==== RECORD EXCERPTS ====

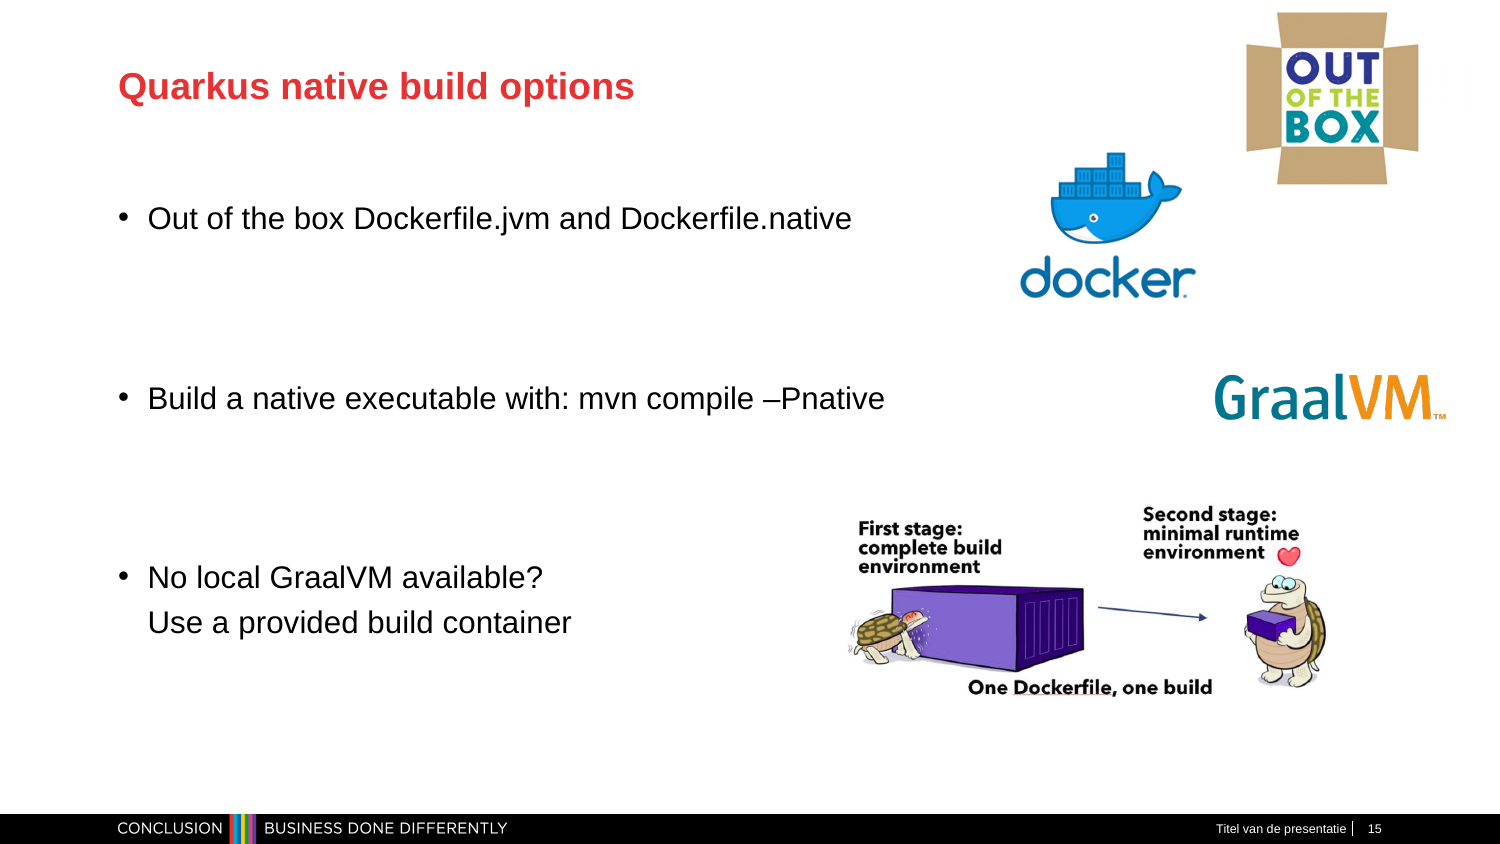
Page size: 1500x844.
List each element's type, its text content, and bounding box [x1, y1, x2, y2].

title Quarkus native build options [118, 47, 1205, 130]
list Out of the box Dockerfile.jvm and Dockerfile.native Build a native executable with: mvn compile –Pnative No local GraalVM available? Use a provided build container [118, 153, 1205, 774]
picture [239, 814, 1500, 844]
slide_number 15 [1358, 820, 1382, 839]
picture [847, 502, 1328, 699]
picture [957, 7, 1467, 309]
picture [1171, 332, 1487, 474]
picture [0, 814, 236, 844]
footer Titel van de presentatie [814, 820, 1347, 839]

====

Since the pictures are not part of the copy, transcribe only the remaining material, exactly.

Page size: 1500x844.
List each element's type, its text content, and bounding box [x1, y1, x2, y2].

title Quarkus native build options [118, 47, 1205, 130]
list Out of the box Dockerfile.jvm and Dockerfile.native Build a native executable with: mvn compile –Pnative No local GraalVM available? Use a provided build container [118, 153, 1205, 774]
picture [239, 814, 1500, 844]
slide_number 15 [1358, 820, 1382, 839]
picture [847, 502, 1328, 699]
picture [957, 7, 1467, 309]
picture [1171, 332, 1487, 474]
picture [0, 814, 236, 844]
footer Titel van de presentatie [814, 820, 1347, 839]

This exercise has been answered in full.